Le 170e anniversaire de l'abolition de l’esclavage a été l'occasion pour le président Macron de confirmer trois choses : le lancement de cette fondation, le soutien de l'Etat au Mémorial ACTe en Guadeloupe, et la création d'un mémorial en l'honneur des victimes de l'esclavage, qui sera installé dans le jardin des Tuileries à Paris. Lieu hautement symbolique puisque c'est là que la Convention, c'est-à-dire la 1ère République, en 1794, a décidé la première abolition de l'esclavage...
Pourquoi vous ?
J'ai une expérience ancienne déjà puisque, quand j'ai été élu maire de Nantes en 1989, j'avais pris l'engagement dans mon programme que la ville de Nantes aborderait franchement l'histoire du commerce triangulaire. Désormais, le musée du château des ducs de Bretagne raconte toute l'histoire de Nantes, y compris la période de la traite et la période coloniale ; un parcours mémoriel a été tracé dans la ville et j’ai inauguré en 2012 le Mémorial de l’Abolition, qui est un acte fort. Nombreux étaient ceux qui craignaient que je remue ce passé, pensant que cela allait blesser des gens... J'ai assumé cette histoire et ça s'est bien passé ! Nous ne l'avons pas fait dans un esprit de revanche, de règlement de compte, de donneurs de leçons ni de repentance, mais dans un souci de bien comprendre, de dépasser cette histoire et surtout d'engager de nouvelles relations avec les Caraïbes, avec les Outre-mer français, mais aussi plus généralement avec l'Afrique et l'Amérique. Depuis qu'il y a le musée et le Mémorial, Nantes est un espace internationalement reconnu sur ces questions....

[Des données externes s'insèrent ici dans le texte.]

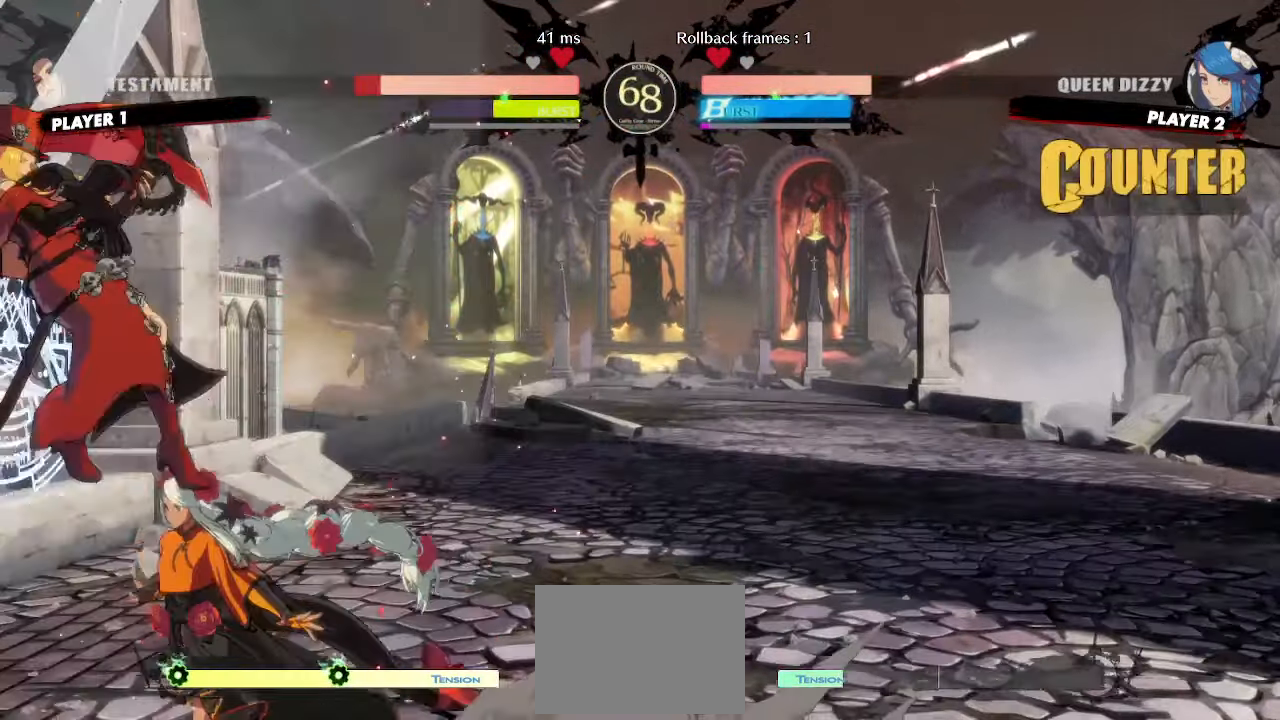
{"buttons": [], "events": [[67, "K", "up"], [133, "DPAD_LEFT", "down"], [500, "DPAD_LEFT", "up"]]}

Cette fondation est un nouveau défi pour vous ?
Après le centième anniversaire de l'abolition en 1948, qui avait donné lieu à de grands discours de Césaire, Senghor et Monnerville à la Sorbonne, il a fallu attendre 1983 pour faire droit à cette histoire, avec la loi qui a permis l'instauration de journées fériées de commémoration en outre-mer, puis la marche du 23 mai 1998 à l'occasion du 150e anniversaire de l'abolition. Cette marche a révélé à l'opinion française que cette question restait sensible et qu'il y avait une revendication forte pour intégrer la mémoire de l'esclavage dans le récit national. Ça n'a pas été sans conséquence puisqu'il y a eu ensuite la loi Taubira en 2001. Ce texte reconnaît que l'esclavage et la traite sont un crime contre l'humanité et surtout il recommande l'enseignement de cette histoire. Nous sommes aujourd'hui dans le prolongement de cela. L'histoire de la France, c’est aussi les Outre-mer ! Pour mieux comprendre cette histoire, il faut donner les clés, reconnaître ces souffrances, mais aussi reconnaître les héritages et le faire dans un esprit républicain de rassemblement et non de concurrence des mémoires ou de surenchère et de repentance.
Ce terme de repentance a fait long feu sur ce sujet...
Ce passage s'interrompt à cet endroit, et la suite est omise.